Wire braided hoses get their strength from having a braided piece of wire within the hose.  Usually they are made with a tube surrounded by a wire braid which is in turn surrounded by an outer tube.  

Higher strength hoses require a double wire braid

Some better quality hoses have an outside cover overall.  Outside covers can be provided for high wear, chemical resistance and non-marking. A car wash generally would want to have high wear because their hoses are being dragged around a lot.  Working with harsh chemicals needs to have a cover which resists the chemical being used.  When working in sensitive areas such as wood decks, tile and brick patios it is wise to use a non-marking hose.
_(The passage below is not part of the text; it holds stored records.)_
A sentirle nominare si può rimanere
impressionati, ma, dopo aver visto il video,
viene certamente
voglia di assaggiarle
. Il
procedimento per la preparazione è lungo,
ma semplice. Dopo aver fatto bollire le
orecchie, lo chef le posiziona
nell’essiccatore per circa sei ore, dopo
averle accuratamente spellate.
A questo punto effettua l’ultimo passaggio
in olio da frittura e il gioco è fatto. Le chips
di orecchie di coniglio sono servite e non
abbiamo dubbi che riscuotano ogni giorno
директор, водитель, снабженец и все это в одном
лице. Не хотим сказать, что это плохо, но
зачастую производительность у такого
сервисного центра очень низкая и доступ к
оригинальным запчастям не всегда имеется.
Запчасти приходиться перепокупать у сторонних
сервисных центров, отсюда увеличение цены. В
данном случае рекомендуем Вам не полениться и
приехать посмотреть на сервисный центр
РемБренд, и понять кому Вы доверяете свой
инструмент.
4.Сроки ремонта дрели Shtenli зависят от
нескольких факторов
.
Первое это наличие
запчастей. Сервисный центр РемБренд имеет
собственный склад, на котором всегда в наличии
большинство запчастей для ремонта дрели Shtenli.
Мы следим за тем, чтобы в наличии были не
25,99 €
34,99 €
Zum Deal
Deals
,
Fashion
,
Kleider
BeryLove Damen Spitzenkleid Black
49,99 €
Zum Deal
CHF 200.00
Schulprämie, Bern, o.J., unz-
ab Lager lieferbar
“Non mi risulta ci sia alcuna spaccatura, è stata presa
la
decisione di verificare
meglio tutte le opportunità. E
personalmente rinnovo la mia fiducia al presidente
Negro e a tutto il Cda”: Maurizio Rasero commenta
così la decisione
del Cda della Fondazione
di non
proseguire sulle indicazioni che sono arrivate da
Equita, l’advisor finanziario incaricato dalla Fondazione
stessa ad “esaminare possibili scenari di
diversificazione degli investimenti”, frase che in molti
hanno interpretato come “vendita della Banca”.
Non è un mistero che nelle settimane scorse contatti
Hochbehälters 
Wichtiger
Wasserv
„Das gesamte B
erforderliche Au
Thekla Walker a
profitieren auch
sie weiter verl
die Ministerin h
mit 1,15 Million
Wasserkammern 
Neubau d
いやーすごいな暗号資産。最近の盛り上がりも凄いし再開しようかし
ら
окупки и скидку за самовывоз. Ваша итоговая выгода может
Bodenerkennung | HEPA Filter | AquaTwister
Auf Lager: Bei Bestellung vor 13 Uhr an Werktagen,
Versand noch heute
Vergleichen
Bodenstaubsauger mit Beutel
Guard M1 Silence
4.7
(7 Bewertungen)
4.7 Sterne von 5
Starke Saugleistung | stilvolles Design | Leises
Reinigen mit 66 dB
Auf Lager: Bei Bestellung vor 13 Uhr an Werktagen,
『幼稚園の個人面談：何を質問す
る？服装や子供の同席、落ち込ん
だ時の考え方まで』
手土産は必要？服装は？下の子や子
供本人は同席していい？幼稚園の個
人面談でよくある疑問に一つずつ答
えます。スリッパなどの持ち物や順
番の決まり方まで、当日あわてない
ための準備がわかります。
If you don't need extra high pressure hose then a single braid works well for most situations.  It's lighter, more flexible and a lot easier to roll up than a double braid hose.  As well, single braid is less expensive.  Most off the shelf pressure washers up to 4000 PSI come with single braid hose.

For Hot Water, use a hot water specific hose.  Look for markings that indicate the temperature rating and make sure you don't exceed it.  Having a hose filled with 3000 PSI hot water can do serious damage to you if it bursts.

Steam rated hoses are more expensive but well worth the extra money for safety sakes.  Never operate a machine in steam mode without making sure it is steam rated.

Most of the Big Box "hobby" washers use a thermoplastic hose.  These hoses usually have a fabric type braid, are cheap to make and usually not rated for more than 2000 PSI.  If you bend the hose too much it will kink and eventually fail at the kink . Trying to find someone to fix a kinked thermoplastic hose is difficult so be careful.

Most hoses have what's called "bend restrictors" installed at each end.  These help prevent exposure of the braid at the fittings to the elements.  

Many ask what effect using a longer hose on pressure and flow has.  It is a complicated process that I have never been able to understand.  Here is a description of how to do it if you are so inclined

• Pressure drop and flow rate calculation can be used for pressure drop and flow rate calculation for all newtonian fluids with constant density. You can calculate pressure drop or flow rate through a pipe including friction coefficient and local resistance coefficient K for valves and fittings calculation. The most frequently used calculation in fluid dynamics probably is the calculation of pressure drop through a pipe or a channel. Also when the difference in pressure is known the same calculation is used to calculate flow rate through pipe. Pressure drop calculator for closed pipe is based on the Bernoulli equation for calculation of pressure difference between two points of pipe, including pressure losses due to friction and local pressure losses in valves and fittings. Pressure drop calculator can be used for both laminar and turbulent flow regime. It can calculate pressure drop or flow rate through a pipe including friction losses and local pressure losses calculation. Pressure drop calculation due to friction is using friction factor values and pressure drop due to local resistance is using resistance coefficient K for valves and fittings values. Flow mean velocity calculation for known flow rate and pipe diameter is also used in calculator. Values of Reynolds number and flow regime - laminar or turbulent are presented.  

Or, you can figure on losing 1 pound per foot under average conditions!